Here my backend configurations and connection to DB:
func ConnectToDB(opts DBConfig) (*DBModel, error) {
pgopts := pg.Options{
User: opts.User,
Addr: opts.Host + ":" + opts.Port,
Password: opts.Password,
Database: opts.Name,
IdleCheckFrequency: 5 * time.Second,
IdleTimeout: 30 * time.Second,
PoolSize: 200,
}
creds := fmt.Sprintf("postgres://%s:%s@%s:%s/%s?sslmode=disable", opts.User, opts.Password, opts.Host, opts.Port, opts.Name)
fmt.Println("DB Connect to:", creds)
for i := 0; i < opts.RetryConnect; i++ {
gdb := pg.Connect(&pgopts)
rdb := &DBModel{gdb, creds}
if err := rdb.Ping(); err != nil {
fmt.Println("Cannot ping db: ", err.Error())
time.Sleep(time.Duration(opts.RetryDelay) * time.Second)
} else {
fmt.Println("Connected to db succesfully")
return rdb, nil
}
}
return nil, errors.MakeDatabaseError("Can't connect to database")
}
All my functions have this sort of implementation in which they use DB connection:
func (s Service) PostMarpossData(_ context.Context, req *models.PostMarpossDataRequest) error {
return s.DbRepository.DB().RunInTransaction(func(tx *pg.Tx) error {
for i := 0; i < len(req.Data); i++ {
err := s.DbRepository.PostMarpossData(tx, req.Data[i])
if err != nil {
return err
}
}
return nil
})
}
func (d DBModel) PostMarpossData(tx *pg.Tx, md models.MarpossData) error {
q := `INSERT INTO marposs_data (id, dim, sid, date, result, batch_name, prop_name, prop_desc, code_desc, code_name, operator,
range, value, check_date, anomaly, created_at, ucl_rng, lcl_rng, ucl_avg, lcl_avg) VALUES(?, ?, ?, ?, ?, ?, ?, ?, ?, ?, ?, ?, ?, ?, ?, ?, ?, ?, ?, ?)

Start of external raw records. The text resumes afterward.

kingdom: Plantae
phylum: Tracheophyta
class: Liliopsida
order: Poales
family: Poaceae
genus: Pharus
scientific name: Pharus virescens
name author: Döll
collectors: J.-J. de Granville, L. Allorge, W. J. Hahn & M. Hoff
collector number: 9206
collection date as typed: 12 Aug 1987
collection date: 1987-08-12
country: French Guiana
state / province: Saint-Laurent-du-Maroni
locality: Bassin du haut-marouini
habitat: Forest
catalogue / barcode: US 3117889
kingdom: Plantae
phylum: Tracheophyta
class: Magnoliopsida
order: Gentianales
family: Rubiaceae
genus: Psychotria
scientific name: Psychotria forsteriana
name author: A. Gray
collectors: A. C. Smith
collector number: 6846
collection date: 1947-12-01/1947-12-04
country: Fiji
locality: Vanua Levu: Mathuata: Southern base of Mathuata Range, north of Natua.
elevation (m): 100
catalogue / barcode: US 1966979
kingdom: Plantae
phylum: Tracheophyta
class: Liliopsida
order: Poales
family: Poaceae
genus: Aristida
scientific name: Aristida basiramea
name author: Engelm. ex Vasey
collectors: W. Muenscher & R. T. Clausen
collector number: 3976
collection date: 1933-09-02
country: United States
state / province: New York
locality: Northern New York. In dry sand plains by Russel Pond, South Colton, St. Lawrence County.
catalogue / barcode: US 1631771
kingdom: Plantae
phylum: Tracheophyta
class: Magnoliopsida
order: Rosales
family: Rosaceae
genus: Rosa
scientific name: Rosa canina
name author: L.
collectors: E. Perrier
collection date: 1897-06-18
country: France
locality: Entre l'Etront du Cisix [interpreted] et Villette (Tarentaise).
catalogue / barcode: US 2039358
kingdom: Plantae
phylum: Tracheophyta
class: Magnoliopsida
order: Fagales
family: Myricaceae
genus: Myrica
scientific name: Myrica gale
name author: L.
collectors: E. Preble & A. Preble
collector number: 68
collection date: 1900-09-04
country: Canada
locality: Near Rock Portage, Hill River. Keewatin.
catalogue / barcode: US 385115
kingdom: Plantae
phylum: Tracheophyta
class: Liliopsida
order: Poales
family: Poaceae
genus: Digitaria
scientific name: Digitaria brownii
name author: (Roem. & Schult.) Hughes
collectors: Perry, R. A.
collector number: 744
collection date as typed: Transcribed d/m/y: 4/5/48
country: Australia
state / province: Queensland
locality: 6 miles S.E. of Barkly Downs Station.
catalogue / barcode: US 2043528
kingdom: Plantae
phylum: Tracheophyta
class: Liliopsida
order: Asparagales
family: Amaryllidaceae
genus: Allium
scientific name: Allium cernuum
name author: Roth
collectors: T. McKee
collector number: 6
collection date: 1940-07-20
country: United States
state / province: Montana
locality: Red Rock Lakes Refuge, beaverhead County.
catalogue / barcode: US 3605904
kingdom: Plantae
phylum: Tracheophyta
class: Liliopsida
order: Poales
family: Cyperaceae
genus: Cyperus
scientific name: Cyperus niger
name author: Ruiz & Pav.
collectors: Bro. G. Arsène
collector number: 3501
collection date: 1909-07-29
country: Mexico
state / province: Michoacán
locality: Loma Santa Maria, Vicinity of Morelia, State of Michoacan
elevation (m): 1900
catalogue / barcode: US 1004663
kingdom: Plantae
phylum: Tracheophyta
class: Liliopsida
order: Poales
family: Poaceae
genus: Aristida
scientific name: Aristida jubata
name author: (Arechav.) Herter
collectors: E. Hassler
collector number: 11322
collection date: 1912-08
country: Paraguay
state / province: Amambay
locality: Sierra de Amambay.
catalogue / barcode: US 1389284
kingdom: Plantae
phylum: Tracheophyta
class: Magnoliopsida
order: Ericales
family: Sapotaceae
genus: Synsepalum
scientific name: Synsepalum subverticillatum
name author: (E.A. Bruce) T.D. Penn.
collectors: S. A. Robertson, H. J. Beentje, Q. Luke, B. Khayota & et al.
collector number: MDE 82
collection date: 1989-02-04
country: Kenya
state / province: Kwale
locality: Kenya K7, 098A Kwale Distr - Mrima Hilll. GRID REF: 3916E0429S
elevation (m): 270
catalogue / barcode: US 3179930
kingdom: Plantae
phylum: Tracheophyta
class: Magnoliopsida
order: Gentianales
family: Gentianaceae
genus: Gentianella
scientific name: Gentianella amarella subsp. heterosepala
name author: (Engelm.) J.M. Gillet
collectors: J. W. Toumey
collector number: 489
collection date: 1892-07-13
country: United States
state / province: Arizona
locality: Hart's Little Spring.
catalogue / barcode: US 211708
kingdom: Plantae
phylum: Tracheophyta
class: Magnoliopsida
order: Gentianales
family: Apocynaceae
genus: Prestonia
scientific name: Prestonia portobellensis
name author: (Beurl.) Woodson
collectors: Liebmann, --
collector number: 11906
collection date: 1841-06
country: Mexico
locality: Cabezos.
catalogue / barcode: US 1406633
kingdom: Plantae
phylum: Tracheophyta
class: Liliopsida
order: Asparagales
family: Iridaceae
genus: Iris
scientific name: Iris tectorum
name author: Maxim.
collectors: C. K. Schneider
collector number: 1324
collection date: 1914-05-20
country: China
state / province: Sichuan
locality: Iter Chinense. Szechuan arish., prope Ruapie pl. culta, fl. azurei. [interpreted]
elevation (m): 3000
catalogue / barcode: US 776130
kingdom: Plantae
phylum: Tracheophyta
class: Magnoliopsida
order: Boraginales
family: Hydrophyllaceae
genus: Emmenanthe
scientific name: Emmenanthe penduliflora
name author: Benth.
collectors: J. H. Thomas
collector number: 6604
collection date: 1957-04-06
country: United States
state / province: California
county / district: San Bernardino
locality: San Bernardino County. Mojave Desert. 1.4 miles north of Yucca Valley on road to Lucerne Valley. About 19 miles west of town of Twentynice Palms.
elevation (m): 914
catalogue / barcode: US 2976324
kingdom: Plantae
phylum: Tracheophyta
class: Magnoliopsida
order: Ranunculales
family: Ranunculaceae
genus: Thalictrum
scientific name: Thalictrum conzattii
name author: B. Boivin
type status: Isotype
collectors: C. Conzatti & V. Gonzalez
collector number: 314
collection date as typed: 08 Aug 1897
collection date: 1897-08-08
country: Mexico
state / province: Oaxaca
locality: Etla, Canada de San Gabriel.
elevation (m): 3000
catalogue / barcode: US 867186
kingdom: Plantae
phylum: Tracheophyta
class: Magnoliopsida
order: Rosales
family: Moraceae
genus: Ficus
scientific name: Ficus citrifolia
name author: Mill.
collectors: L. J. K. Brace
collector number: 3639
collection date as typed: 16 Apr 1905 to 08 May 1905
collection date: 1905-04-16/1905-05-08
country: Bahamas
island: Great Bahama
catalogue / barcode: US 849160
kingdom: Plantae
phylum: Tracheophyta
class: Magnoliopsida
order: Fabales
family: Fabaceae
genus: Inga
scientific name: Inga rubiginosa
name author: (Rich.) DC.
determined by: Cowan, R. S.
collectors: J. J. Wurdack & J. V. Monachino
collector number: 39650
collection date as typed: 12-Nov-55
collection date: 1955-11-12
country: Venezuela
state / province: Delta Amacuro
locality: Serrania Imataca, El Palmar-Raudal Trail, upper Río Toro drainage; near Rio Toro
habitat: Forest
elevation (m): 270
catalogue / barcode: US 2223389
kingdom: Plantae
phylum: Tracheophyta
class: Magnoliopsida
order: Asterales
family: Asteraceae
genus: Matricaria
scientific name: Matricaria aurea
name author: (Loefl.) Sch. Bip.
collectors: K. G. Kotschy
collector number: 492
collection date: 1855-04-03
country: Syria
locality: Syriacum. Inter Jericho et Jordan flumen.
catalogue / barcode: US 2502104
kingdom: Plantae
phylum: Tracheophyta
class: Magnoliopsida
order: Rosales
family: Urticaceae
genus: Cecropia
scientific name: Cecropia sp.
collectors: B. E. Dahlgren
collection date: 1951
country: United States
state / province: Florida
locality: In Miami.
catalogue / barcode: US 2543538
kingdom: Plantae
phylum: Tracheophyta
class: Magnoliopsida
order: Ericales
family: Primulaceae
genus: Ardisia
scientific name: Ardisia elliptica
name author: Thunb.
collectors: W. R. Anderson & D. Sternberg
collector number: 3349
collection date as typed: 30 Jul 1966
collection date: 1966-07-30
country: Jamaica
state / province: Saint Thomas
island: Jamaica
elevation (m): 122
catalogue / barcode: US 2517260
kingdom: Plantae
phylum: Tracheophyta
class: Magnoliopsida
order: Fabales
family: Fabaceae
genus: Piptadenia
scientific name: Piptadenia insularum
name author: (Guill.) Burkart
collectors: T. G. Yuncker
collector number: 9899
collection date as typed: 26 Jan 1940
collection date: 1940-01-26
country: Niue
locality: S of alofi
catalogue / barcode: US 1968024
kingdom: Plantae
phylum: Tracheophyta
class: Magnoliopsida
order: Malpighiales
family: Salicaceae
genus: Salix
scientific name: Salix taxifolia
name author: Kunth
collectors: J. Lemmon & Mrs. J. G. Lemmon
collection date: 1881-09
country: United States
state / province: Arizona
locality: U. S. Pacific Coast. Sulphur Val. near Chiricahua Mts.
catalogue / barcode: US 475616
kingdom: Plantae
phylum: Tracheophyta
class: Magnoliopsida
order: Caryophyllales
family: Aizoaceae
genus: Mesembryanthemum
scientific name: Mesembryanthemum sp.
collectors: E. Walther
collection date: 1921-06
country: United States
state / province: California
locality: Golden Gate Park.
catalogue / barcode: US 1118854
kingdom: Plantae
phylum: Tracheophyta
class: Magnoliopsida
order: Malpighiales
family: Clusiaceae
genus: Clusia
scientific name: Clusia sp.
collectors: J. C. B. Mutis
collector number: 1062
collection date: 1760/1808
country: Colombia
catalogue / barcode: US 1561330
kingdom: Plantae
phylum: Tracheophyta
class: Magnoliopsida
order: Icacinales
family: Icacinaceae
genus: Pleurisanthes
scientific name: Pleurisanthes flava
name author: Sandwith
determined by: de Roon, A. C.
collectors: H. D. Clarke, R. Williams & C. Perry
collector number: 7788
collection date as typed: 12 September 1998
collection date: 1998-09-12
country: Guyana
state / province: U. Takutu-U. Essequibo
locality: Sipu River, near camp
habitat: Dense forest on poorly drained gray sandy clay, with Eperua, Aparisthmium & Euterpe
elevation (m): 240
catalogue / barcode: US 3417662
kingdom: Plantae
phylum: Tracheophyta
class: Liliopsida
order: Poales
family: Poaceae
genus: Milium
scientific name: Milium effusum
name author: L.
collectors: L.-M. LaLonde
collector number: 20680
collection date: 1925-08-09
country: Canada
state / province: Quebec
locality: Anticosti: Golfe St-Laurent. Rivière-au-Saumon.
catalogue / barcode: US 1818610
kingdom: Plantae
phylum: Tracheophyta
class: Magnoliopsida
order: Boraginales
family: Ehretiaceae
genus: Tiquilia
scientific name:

ON CONFLICT (id, sid) DO UPDATE SET dim = ?, date = ?, result = ?, batch_name = ?, range = ?, value = ?, prop_desc = ?,
code_desc = ?, prop_name = ?, code_name = ?, operator = ?, check_date = ?, anomaly = ?, created_at = ?, ucl_rng = ?, lcl_rng = ?, ucl_avg = ?, lcl_avg = ?`
res, err := tx.Query(&md, q, md.Id, md.Dim, md.Sid, md.Date, md.Result, md.BatchName, md.PropName, md.PropDesc, md.CodeDesc, // insert values
md.CodeName, md.Operator, md.Range, md.Value, md.CheckDate, md.Anomaly, time.Now().UTC(), md.UclRng, md.LclRng, md.UclAvg, md.LclAvg, // insert values
md.Dim, md.Date, md.Result, md.BatchName, md.Range, md.Value, md.PropDesc, md.CodeDesc, // on conflict values
md.PropName, md.CodeName, md.Operator, md.CheckDate, md.Anomaly, time.Now().UTC(), md.UclRng, md.LclRng, md.UclAvg, md.LclAvg) // on conflict values
if err != nil {
return errors.MakeErrBadQuery("error inserting marposs_data: " + err.Error())
}
if res.RowsAffected() != 1 {
return errors.MakeErrBadQuery("error inserting marposs_data")
}
return nil
}
As I said, I don't get why the backend service stucks on the pool timeout and also further and future queries or connections to DB don't work.
Moreover, i check also from pgadmin and DB logs that, while the error was still there and new function calls return that error, in the DB there were only 3 active connections.
Some ideas?
I would expect that after some times, the pool return to be reachable. But this never happens.